# Straight Cuts with Scroll Saw



## kolias (Dec 26, 2008)

I want to cut some 1”x 14” long strips of 1/4" UHMW and aluminum with my 16” King Scroll Saw. The cuts must be straight and I was thinking if I could secure a piece of 1”x 2” on top of the saw then it should be fine.

Since the underside of the table top is ribbed and it’s difficult to secure the 1”x 2”, I was thinking to drill two 1/8” holes on the table top to secure the fence.

Is it a good idea?


----------



## jw2170 (Jan 24, 2008)

Hi Nicolas,

I am not sure what other saws you have, but I would have thought there must be an easier way than to use a scroll saw for ripping.


----------



## kolias (Dec 26, 2008)

I have a table saw James but don't like the idea ripping with it UHMW and aluminum in such a small size. The scroll cuts both really good but need a fence to get it straight


----------



## del schisler (Feb 2, 2006)

i belive it is going to be hard to do. The blade's don't have teeth on both side's. They are punch out and only have teeth on one side .I belive only on the right side. That is why when you saw anything the piece want's to pull to the right. Call Mike and ask if he has a answare. He sell's the best saw blade's Flying Dutchman the link Mike's Workshop selling Flying Dutchman brand fret and scrollsaw blades


----------



## BearLeeAlive (Mar 22, 2010)

Nicolas, with the proper blade, table insert and push sticks, cutting that material on the table saw would be a piece of cake. I routinely cut stuff was smaller than that.


----------



## kolias (Dec 26, 2008)

Thanks Jim but I’m not an experienced user with the table saw and I’m afraid of kick backs. I do have the proper blade, insert and push sticks but I don’t cut anything less then 3” strip on my table saw.

The other reason is that my blade guard is too wide (came with my cheep saw) and if I go less than 3” the darn guard touches the fence and then I can’t use the push stic. I will do no cuts without the guard.
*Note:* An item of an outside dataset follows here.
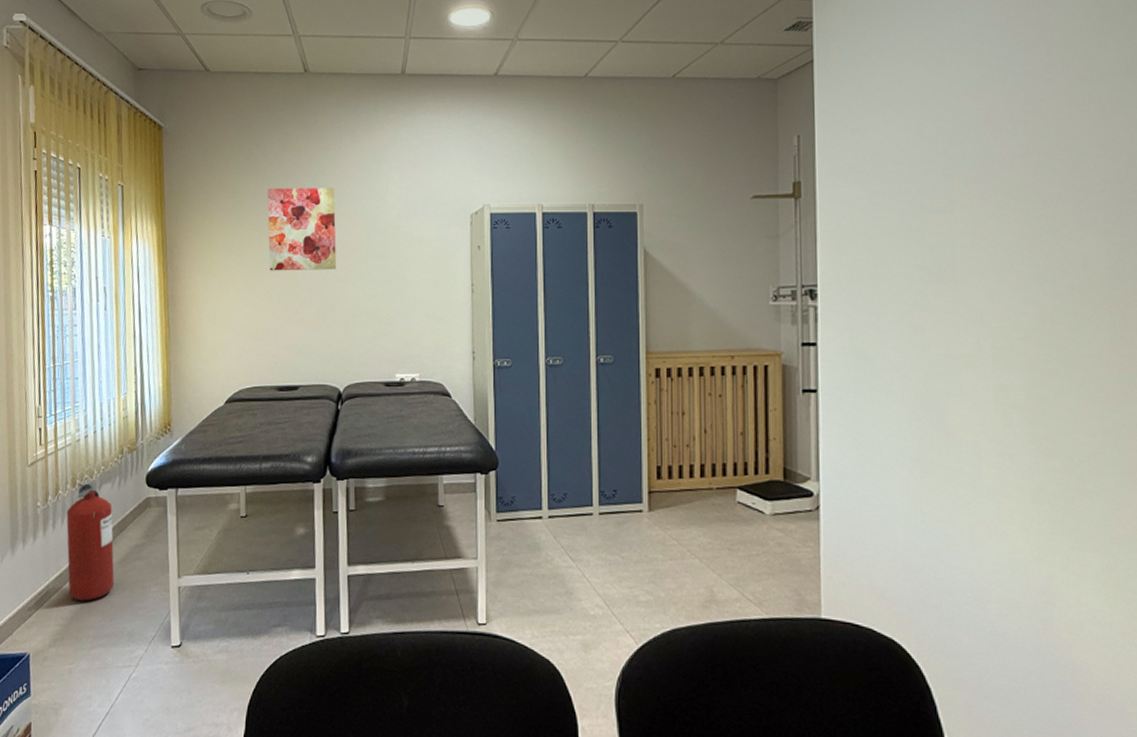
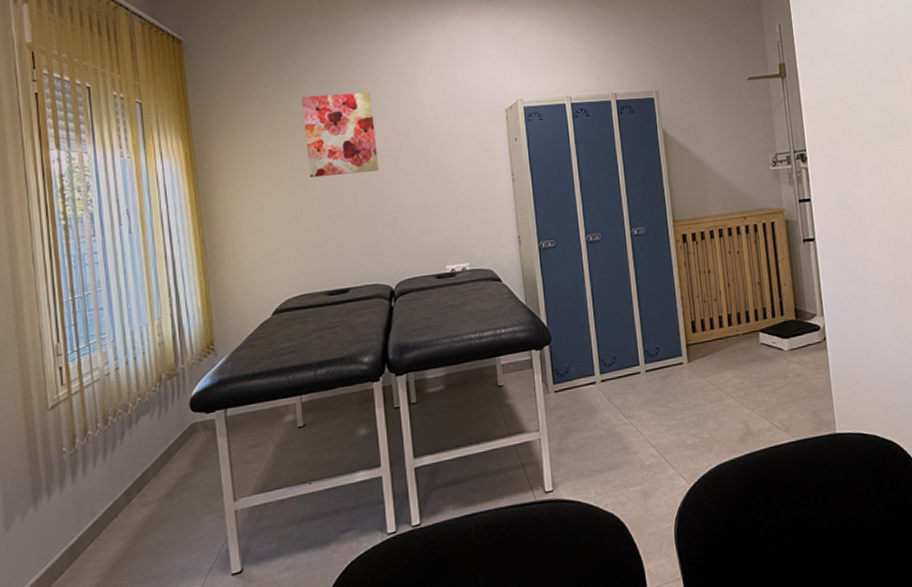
fire extinguisher: present [66,481,115,601] -> none [98,415,160,546]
I’m sure that the scroll saw will do a nice job because I did some experimental runs and it cuts beautifully but obviously I can’t get a straight cut without a fence


----------



## bobj3 (Jan 17, 2006)

Hi* Nicolas*

It can be done on the scroll saw with the right blade,,it's not one of the thin ones but it's hvy.and wide blade, call Mike he will tell you what blade will work ..
But you will need to replace the blade many times,, the teeth will ware on the blade on the right side quick..and will want to move off to the right side easy..

Like the number 12 that's .067 thick.
========


========



kolias said:


> Thanks Jim but I’m not an experienced user with the table saw and I’m afraid of kick backs. I do have the proper blade, insert and push sticks but I don’t cut anything less then 3” strip on my table saw.
> 
> The other reason is that my blade guard is too wide (came with my cheep saw) and if I go less than 3” the darn guard touches the fence and then I can’t use the push stic. I will do no cuts without the guard.
> 
> I’m sure that the scroll saw will do a nice job because I did some experimental runs and it cuts beautifully but obviously I can’t get a straight cut without a fence


----------



## kolias (Dec 26, 2008)

Will do that bobj, thanks


----------